┌────────

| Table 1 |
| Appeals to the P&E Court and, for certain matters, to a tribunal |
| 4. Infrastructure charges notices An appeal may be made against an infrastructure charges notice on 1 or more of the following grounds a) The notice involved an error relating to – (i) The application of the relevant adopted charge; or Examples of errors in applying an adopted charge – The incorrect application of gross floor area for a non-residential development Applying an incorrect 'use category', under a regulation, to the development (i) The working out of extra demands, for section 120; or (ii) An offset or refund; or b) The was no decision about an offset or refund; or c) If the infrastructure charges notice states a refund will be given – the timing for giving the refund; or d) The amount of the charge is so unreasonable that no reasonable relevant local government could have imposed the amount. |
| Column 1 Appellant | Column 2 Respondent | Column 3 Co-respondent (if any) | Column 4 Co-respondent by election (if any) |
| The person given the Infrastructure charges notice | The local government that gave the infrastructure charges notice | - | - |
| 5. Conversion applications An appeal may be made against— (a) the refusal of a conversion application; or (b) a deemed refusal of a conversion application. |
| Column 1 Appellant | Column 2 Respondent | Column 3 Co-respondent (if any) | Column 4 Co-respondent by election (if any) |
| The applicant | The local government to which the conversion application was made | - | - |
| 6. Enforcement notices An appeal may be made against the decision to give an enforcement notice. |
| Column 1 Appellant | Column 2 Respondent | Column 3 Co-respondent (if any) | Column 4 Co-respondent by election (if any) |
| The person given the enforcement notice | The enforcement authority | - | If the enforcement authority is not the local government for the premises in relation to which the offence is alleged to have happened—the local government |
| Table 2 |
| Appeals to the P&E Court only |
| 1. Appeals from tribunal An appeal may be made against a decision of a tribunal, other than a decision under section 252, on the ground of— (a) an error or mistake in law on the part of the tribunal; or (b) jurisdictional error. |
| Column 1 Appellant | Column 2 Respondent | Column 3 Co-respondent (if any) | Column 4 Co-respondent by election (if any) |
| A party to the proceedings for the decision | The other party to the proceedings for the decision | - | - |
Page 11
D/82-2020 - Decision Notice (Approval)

└────────

Exercise goal
Using the material above, copy every line in which the string "Appeals" occurs.

Task response
| Appeals to the P&E Court and, for certain matters, to a tribunal |
| Appeals to the P&E Court only |
| 1. Appeals from tribunal An appeal may be made against a decision of a tribunal, other than a decision under section 252, on the ground of— (a) an error or mistake in law on the part of the tribunal; or (b) jurisdictional error. |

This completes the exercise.